Denn die Schule ist nicht nur der Ort der Lehre, sondern auch des sozialen Umgangs und schließlich auch der Betreuung. Gerade im Bereich der Betreuung würden Hybridmodelle oder ein komplettes Umschwenken auf Distanzunterricht nicht nur Schüler und Lehrkräfte, sondern in besonderem Maße auch die Eltern treffen.

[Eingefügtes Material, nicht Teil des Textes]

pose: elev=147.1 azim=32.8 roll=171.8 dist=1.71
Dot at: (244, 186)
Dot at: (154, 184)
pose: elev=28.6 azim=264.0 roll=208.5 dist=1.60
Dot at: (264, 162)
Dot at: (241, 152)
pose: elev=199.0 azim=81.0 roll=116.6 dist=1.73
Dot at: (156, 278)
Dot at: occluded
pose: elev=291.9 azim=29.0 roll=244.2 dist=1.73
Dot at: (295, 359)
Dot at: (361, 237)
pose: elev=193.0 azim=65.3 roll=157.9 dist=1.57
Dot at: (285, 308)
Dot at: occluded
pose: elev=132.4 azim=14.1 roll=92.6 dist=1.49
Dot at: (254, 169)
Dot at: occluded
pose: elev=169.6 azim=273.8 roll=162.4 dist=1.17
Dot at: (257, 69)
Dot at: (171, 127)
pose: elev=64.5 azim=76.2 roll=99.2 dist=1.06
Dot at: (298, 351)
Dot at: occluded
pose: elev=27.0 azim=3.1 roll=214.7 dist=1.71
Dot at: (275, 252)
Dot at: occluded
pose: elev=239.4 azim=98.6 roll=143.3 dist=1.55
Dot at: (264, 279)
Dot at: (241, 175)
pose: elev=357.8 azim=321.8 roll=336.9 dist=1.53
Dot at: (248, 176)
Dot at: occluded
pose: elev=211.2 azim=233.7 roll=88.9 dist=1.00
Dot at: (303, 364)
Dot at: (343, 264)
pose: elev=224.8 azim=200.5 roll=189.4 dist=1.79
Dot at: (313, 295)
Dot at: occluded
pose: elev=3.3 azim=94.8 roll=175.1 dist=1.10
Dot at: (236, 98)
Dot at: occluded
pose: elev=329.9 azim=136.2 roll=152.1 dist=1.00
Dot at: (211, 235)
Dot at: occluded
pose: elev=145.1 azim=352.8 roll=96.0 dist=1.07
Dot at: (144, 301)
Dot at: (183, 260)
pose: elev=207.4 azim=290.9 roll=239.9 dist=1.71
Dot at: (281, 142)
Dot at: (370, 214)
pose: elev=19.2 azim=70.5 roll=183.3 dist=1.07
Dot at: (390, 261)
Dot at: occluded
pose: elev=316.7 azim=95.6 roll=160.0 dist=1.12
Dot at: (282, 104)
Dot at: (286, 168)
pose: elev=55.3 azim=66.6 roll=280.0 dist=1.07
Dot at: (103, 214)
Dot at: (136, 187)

Mir geht es hier vor allen Dingen um die alleinerziehenden Väter und Mütter, um die Mütter, die mich weinend angerufen und mir erklärt haben, dass sie im ersten Lockdown ihren kompletten Jahresurlaub verbraucht haben, dass sie jetzt keine Chance mehr haben, die erneute Betreuung ihrer Kinder zu gewährleisten, wenn es jetzt wieder zu Lernen auf Distanz kommt,

(Zuruf von Jochen Ott [SPD])

und dass sie mit dem Rücken zur Wand stehen

(Eva-Maria Voigt-Küppers [SPD]: Wie ist das mit den Weihnachtsferien?)

und sie womöglich gezwungen sind, ihren Job aufzugeben. Wie können wir es verantworten, Eltern in eine solche Lage zu bringen?

Meine Damen und Herren, wir sind entgegen Ihrer Anschuldigung durchaus offen für gute Ideen, seien sie noch so ungewöhnlich. Aber diese Ideen müssen auch auf Umsetzbarkeit geprüft werden.